By: Jeff Durham - Updated: 1 Apr 2013 | comments*Discuss
Company Pension Schemes Pensions Group

Provided your earnings are more than the National Insurance lower earnings limit (£87 in tax year 2007-8) and where a company consists of at least 5 employees your employer is usually obliged to offer you the chance to join their company pension scheme. They must give you access to a stakeholder pension unless they can offer you either an occupational pension scheme or another alternative pension provision.

Stakeholder pensions must only consist of low minimum payments where you can make contributions from as little as £20. It must also provide the flexibility for you to pay in when it suits you and the amount the pension provider is able to charge you in annual management fees must be restricted and capped.

If your employer is obliged to offer you a stakeholder pension, it must enable you to make your contributions directly from your wages via the company’s payroll. Your employer is not compelled to contribute anything into the scheme themselves or to pay any administration charges imposed by your pension provider.

Group Personal Pensions

Your employer may also arrange for a pension provider to set up a personal pension arrangement through your place of employment. Personal pension schemes of this nature are referred to as ‘Group Personal Pensions’ (GPP). There can be several advantages of joining a GPP which has been arranged by your company.

Firstly, your employer will usually make contributions towards your pension and if they have offered it as an alternative to a stakeholder pension, then they have to contribute an amount equal to at least 3% of your basic salary. If your employer has made contributions and you subsequently leave the company, you do not lose any money from the contributions your employer has made. They will also deduct the money from your pay and send it on to the pension provider on your behalf.

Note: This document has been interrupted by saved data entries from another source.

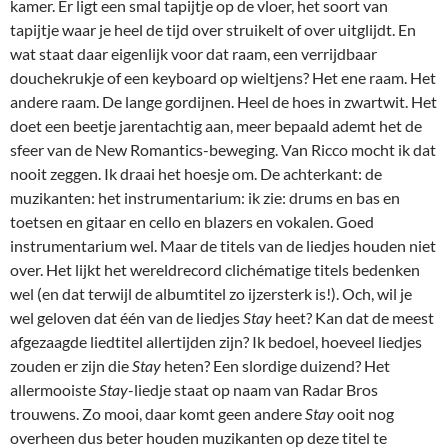
kamer. Er ligt een smal tapijtje op de vloer, het soort van
tapijtje waar je heel de tijd over struikelt of over uitglijdt. En
wat staat daar eigenlijk voor dat raam, een verrijdbaar
douchekrukje of een keyboard op wieltjens? Het ene raam. Het
andere raam. De lange gordijnen. Heel de hoes in zwartwit. Het
doet een beetje jarentachtig aan, meer bepaald ademt het de
sfeer van de New Romantics-beweging. Van Ricco mocht ik dat
nooit zeggen. Ik draai het hoesje om. De achterkant: de
muzikanten: het instrumentarium: ik zie: drums en bas en
toetsen en gitaar en cello en blazers en vokalen. Goed
instrumentarium wel. Maar de titels van de liedjes houden niet
over. Het lijkt het wereldrecord clichématige titels bedenken
wel (en dat terwijl de albumtitel zo ijzersterk is!). Och, wil je
wel geloven dat één van de liedjes
Stay
heet? Kan dat de meest
afgezaagde liedtitel allertijden zijn? Ik bedoel, hoeveel liedjes
zouden er zijn die
Stay
heten? Een slordige duizend? Het
allermooiste
Stay
-liedje staat op naam van Radar Bros
trouwens. Zo mooi, daar komt geen andere
Stay
ooit nog
overheen dus beter houden muzikanten op deze titel te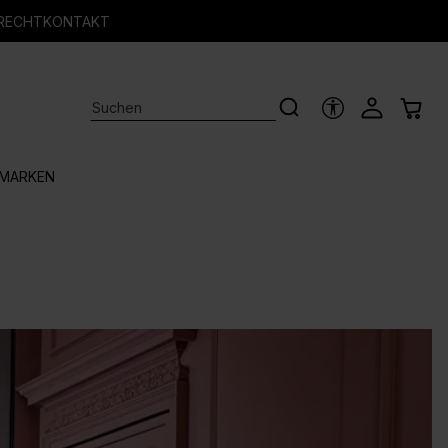
RECHT
KONTAKT
HILFSTOOLS
MARKEN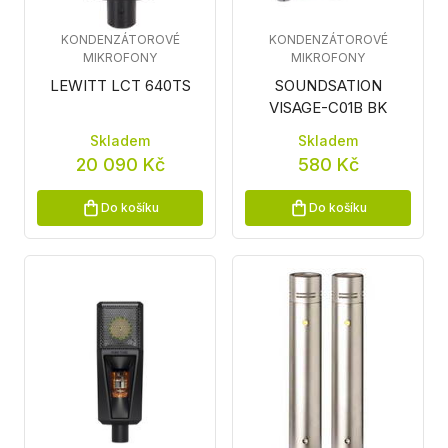
KONDENZÁTOROVÉ
KONDENZÁTOROVÉ
MIKROFONY
MIKROFONY
LEWITT LCT 640TS
SOUNDSATION
VISAGE-C01B BK
Skladem
Skladem
20 090 Kč
580 Kč
Do košíku
Do košíku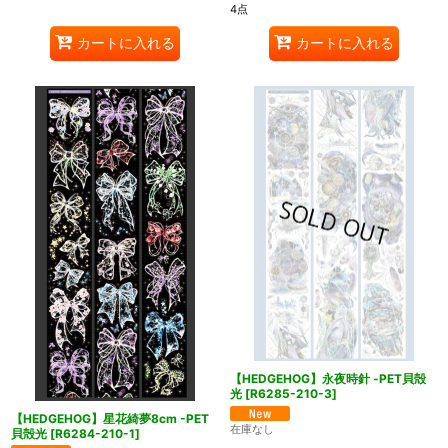
4点
カートに入れる
カートに入れる
【HEDGEHOG】永夜時針 -PET貝殻
光
[
R6285-210-3
]
【HEDGEHOG】星花綺夢8cm -PET
在庫なし
貝殻光
[
R6284-210-1
]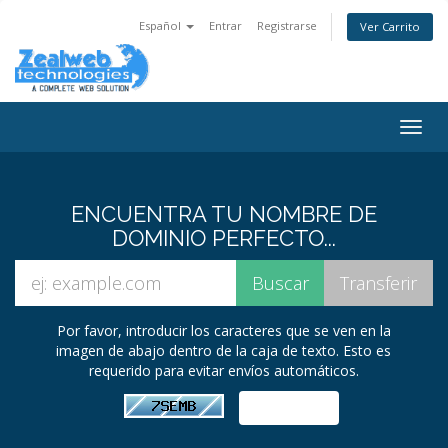
Español
Entrar
Registrarse
Ver Carrito
Togg
navig
ENCUENTRA TU NOMBRE DE
DOMINIO PERFECTO...
Por favor, introducir los caracteres que se ven en la
imagen de abajo dentro de la caja de texto. Esto es
requerido para evitar envíos automáticos.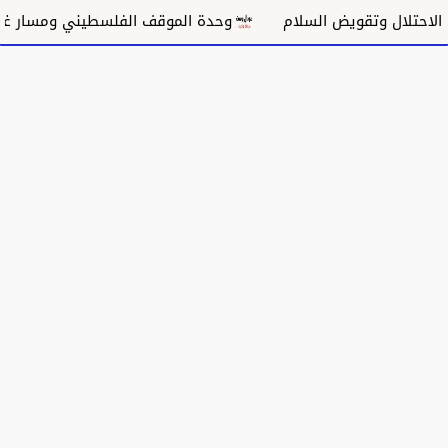
ل وتقويض السلام
وحدة الموقف الفلسطيني ومسار غزة السي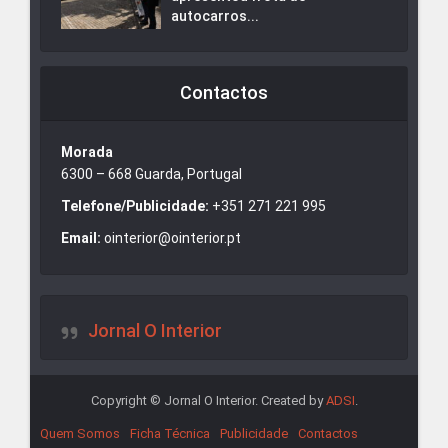
autocarros...
Contactos
Morada
6300 – 668 Guarda, Portugal
Telefone/Publicidade:
+351 271 221 995
Email:
ointerior@ointerior.pt
Jornal O Interior
Copyright © Jornal O Interior. Created by
ADSI
.
Quem Somos
Ficha Técnica
Publicidade
Contactos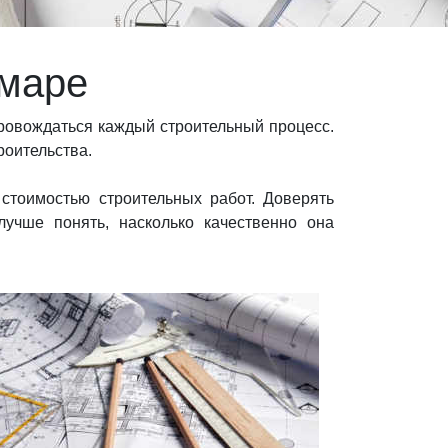
амаре
провождаться каждый строительный процесс.
роительства.
стоимостью строительных работ. Доверять
учше понять, насколько качественно она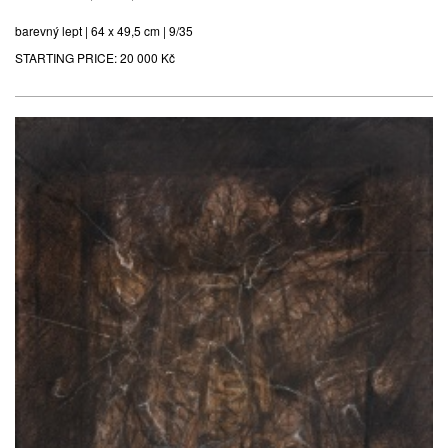
barevný lept | 64 x 49,5 cm | 9/35
STARTING PRICE:
20 000 Kč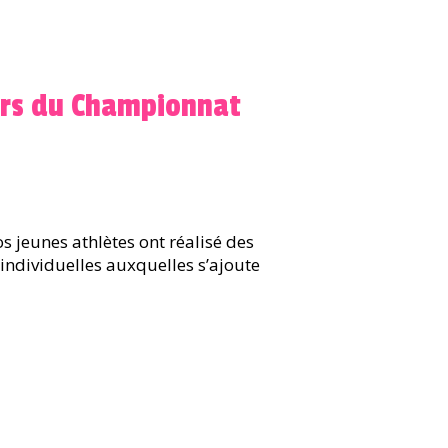
lors du Championnat
 jeunes athlètes ont réalisé des
individuelles auxquelles s’ajoute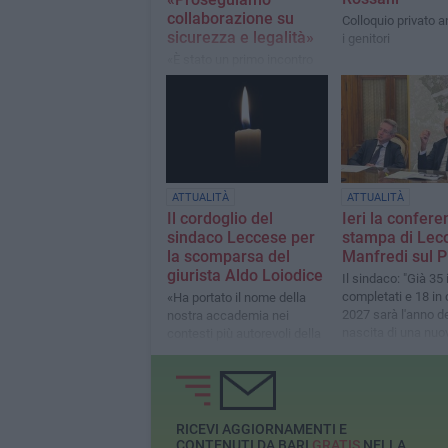
collaborazione su
Colloquio privato 
sicurezza e legalità»
i genitori
«È stato un primo incontro
molto positivo, che ci ha
consentito di confrontarci
sui principali temi che
interessano la nostra
comunità»
ATTUALITÀ
ATTUALITÀ
Il cordoglio del
Ieri la confere
sindaco Leccese ​per
stampa di Lec
la scomparsa del
Manfredi sul 
giurista Aldo Loiodice
Il sindaco: "Già 35 
completati e 18 in c
«Ha ​portato il nome della
2027 sarà l'anno de
nostra accademia nei
nascita di una nuov
contesti più autorevoli della
giurisprudenza»
RICEVI AGGIORNAMENTI E
CONTENUTI DA BARI
GRATIS
NELLA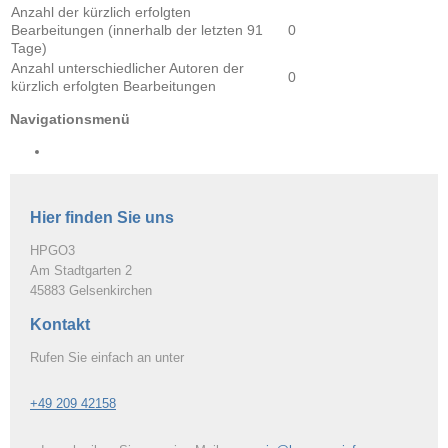
Anzahl der kürzlich erfolgten
Bearbeitungen (innerhalb der letzten 91
0
Tage)
Anzahl unterschiedlicher Autoren der
0
kürzlich erfolgten Bearbeitungen
Navigationsmenü
Hier finden Sie uns
HPGO3
Am Stadtgarten
2
45883
Gelsenkirchen
Kontakt
Rufen Sie einfach an unter
+49 209 42158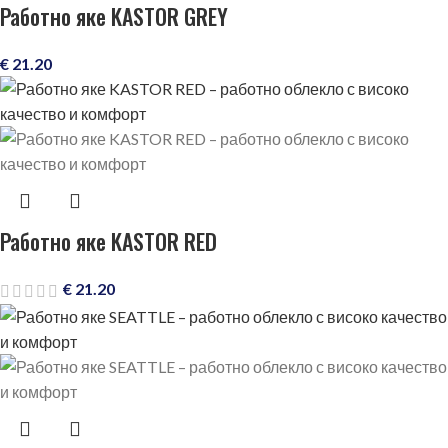
Работно яке KASTOR GREY
€
21.20
Работно яке KASTOR RED
€
21.20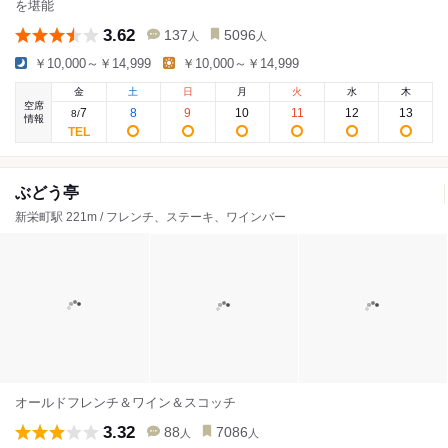
を堪能
3.62
137
5096
人
人
￥10,000～￥14,999
￥10,000～￥14,999
金
土
日
月
火
水
木
空席
7
8
9
10
11
12
13
8
/
情報
ぶどう亭
新栄町駅 221m / フレンチ、ステーキ、ワインバー
オールドフレンチ＆ワイン＆スコッチ
3.32
88
7086
人
人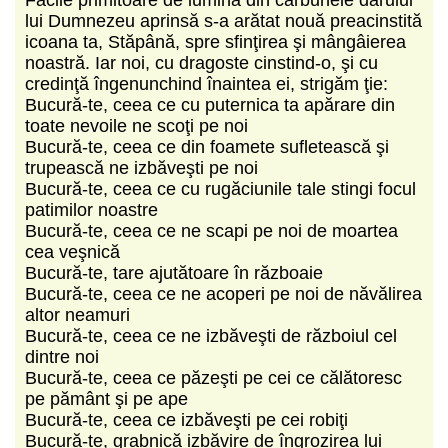
lui Dumnezeu aprinsă s-a arătat nouă preacinstită
icoana ta, Stăpână, spre sfinţirea şi mângâierea
noastră. Iar noi, cu dragoste cinstind-o, şi cu
credinţă îngenunchind înaintea ei, strigăm ţie:
Bucură-te, ceea ce cu puternica ta apărare din
toate nevoile ne scoţi pe noi
Bucură-te, ceea ce din foamete sufletească şi
trupească ne izbăveşti pe noi
Bucură-te, ceea ce cu rugăciunile tale stingi focul
patimilor noastre
Bucură-te, ceea ce ne scapi pe noi de moartea
cea veşnică
Bucură-te, tare ajutătoare în războaie
Bucură-te, ceea ce ne acoperi pe noi de năvălirea
altor neamuri
Bucură-te, ceea ce ne izbăveşti de războiul cel
dintre noi
Bucură-te, ceea ce păzeşti pe cei ce călătoresc
pe pământ şi pe ape
Bucură-te, ceea ce izbăveşti pe cei robiţi
Bucură-te, grabnică izbăvire de îngrozirea lui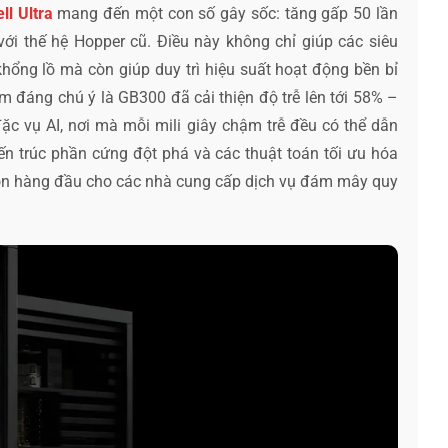
l Ultra
mang đến một con số gây sốc: tăng gấp 50 lần
ới thế hệ Hopper cũ. Điều này không chỉ giúp các siêu
hổng lồ mà còn giúp duy trì hiệu suất hoạt động bền bỉ
m đáng chú ý là GB300 đã cải thiện độ trễ lên tới 58% –
ặc vụ AI, nơi mà mỗi mili giây chậm trễ đều có thể dẫn
iến trúc phần cứng đột phá và các thuật toán tối ưu hóa
họn hàng đầu cho các nhà cung cấp dịch vụ đám mây quy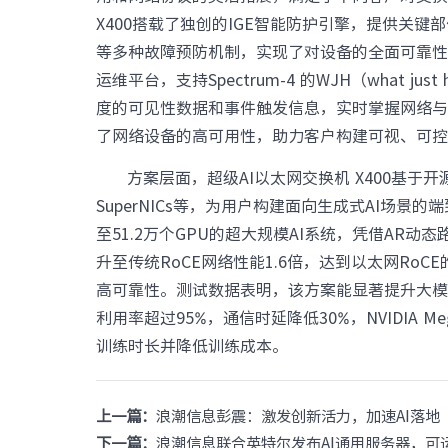
X400搭载了独创的IGE智能防护引擎，提供关键
等多种故障预防机制，实现了对设备的全面可靠性保
运维平台，支持Spectrum-4 的WJH（what 
度的可见性数据和事件触发信息，实时掌握网络
了网络设备的高可用性，助力客户构建可视、可控
方案层面，超级AI以太网交换机 X400基于开源SON
SuperNICs等，为用户构建面向生成式AI场景的端
至51.2万个GPU的超大规模AI系统，凭借AR
升至传统RoCE网络性能1.6倍，达到以太网Ro
高可靠性。测试数据表明，该方案能显著提升大模型
利用率超过95%，通信时延降低30%，NVIDIA M
训练时长并降低训练成本。
上一篇：
浪潮信息彭震：激发创新活力，加速AI落地
下一篇：
浪潮信息联合英特尔发布AI通用服务器，可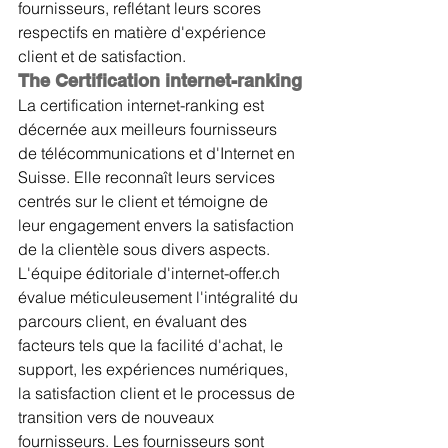
fournisseurs, reflétant leurs scores 
respectifs en matière d'expérience 
client et de satisfaction.
The Certification internet-ranking
La certification internet-ranking est 
décernée aux meilleurs fournisseurs 
de télécommunications et d'Internet en 
Suisse. Elle reconnaît leurs services 
centrés sur le client et témoigne de 
leur engagement envers la satisfaction 
de la clientèle sous divers aspects. 
L'équipe éditoriale d'internet-offer.ch 
évalue méticuleusement l'intégralité du 
parcours client, en évaluant des 
facteurs tels que la facilité d'achat, le 
support, les expériences numériques, 
la satisfaction client et le processus de 
transition vers de nouveaux 
fournisseurs. Les fournisseurs sont 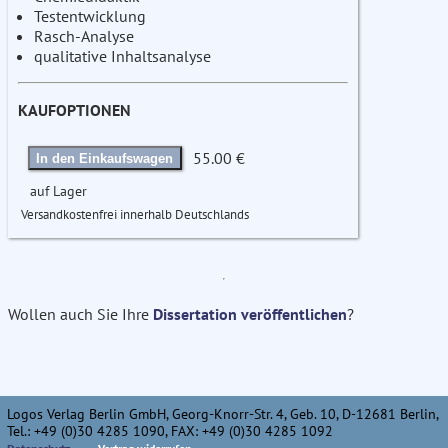
Testentwicklung
Rasch-Analyse
qualitative Inhaltsanalyse
KAUFOPTIONEN
55.00 €
In den Einkaufswagen
auf Lager
Versandkostenfrei innerhalb Deutschlands
Wollen auch Sie Ihre
Dissertation veröffentlichen
?
Logos Verlag Berlin GmbH, Georg-Knorr-Str. 4, Geb. 10, D-12681 Berlin,
Tel.: +49 (0)30 4285 1090, FAX: +49 (0)30 4285 1092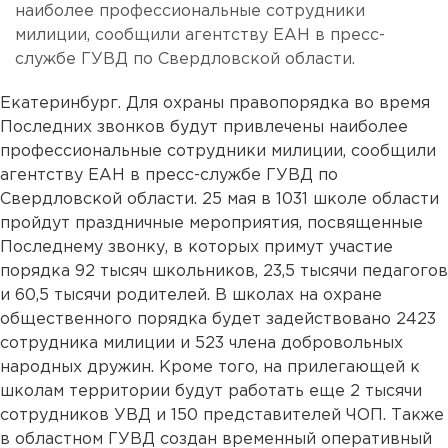
наиболее профессиональные сотрудники
милиции, сообщили агентству ЕАН в пресс-
службе ГУВД по Свердловской области.
Екатеринбург. Для охраны правопорядка во время
Последних звонков будут привлечены наиболее
профессиональные сотрудники милиции, сообщили
агентству ЕАН в пресс-службе ГУВД по
Свердловской области. 25 мая в 1031 школе области
пройдут праздничные мероприятия, посвященные
Последнему звонку, в которых примут участие
порядка 92 тысяч школьников, 23,5 тысячи педагогов
и 60,5 тысячи родителей. В школах на охране
общественного порядка будет задействовано 2423
сотрудника милиции и 523 члена добровольных
народных дружин. Кроме того, на прилегающей к
школам территории будут работать еще 2 тысячи
сотрудников УВД и 150 представителей ЧОП. Также
в областном ГУВД создан временный оперативный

As it is a group pension scheme, your employer may be in a position to negotiate more favourable terms than you would normally be able to obtain yourself as an individual, e.g. your employer can often negotiate a reduction in administrative costs. Usually, there is also more flexibility in that you can maintain contributions to your pension scheme if you change employers.

Complaints About Your Pension Scheme

If you have a personal pension scheme, the company which sold it to you should have procedures in place if you decide to make a complaint. You should follow these procedures in the first instance by getting in touch with the pension provider who sold you the plan.

Similarly, with company pension schemes – a formal complaints procedure is required by law. If you are still not satisfied with how your complaint is dealt with, you can take it up with the Pensions Advisory Service. Their network of voluntary pension professionals can help anybody with a dispute or complaint about their pension arrangement and the service is free.

If they believe you have a case, you will be referred on to the Pensions Ombudsman or the Financial Ombudsman Service who investigate cases where people have been mis-sold pension schemes. They would deal with complaints where a person feels the pension they were sold did not suit their circumstances or where a person wasn’t warned that the amount of money the pension would pay out is not guaranteed.

If your pension scheme administrators have broken the law or breached the regulations governing their conduct, you can ask for them to be investigated by the regulator. For company pension schemes, this is the Pensions Regulator and for personal pensions, it’s the Financial Services Authority (FSA).

Getting Compensation

The Pension Protection Fund (PPF) can take responsibility for your company pension if the company administering it becomes insolvent and it doesn’t have enough money to pay your pension. However, the scheme must not have begun winding up before 6 April 2005.

If your personal pension scheme is not being paid because a financial firm goes out of business and can’t pay the money it owes you, or if you have lost money because you have been wrongly advised by an authorised financial adviser, you might be able to get compensation from the Financial Services Compensation Scheme (FSCS).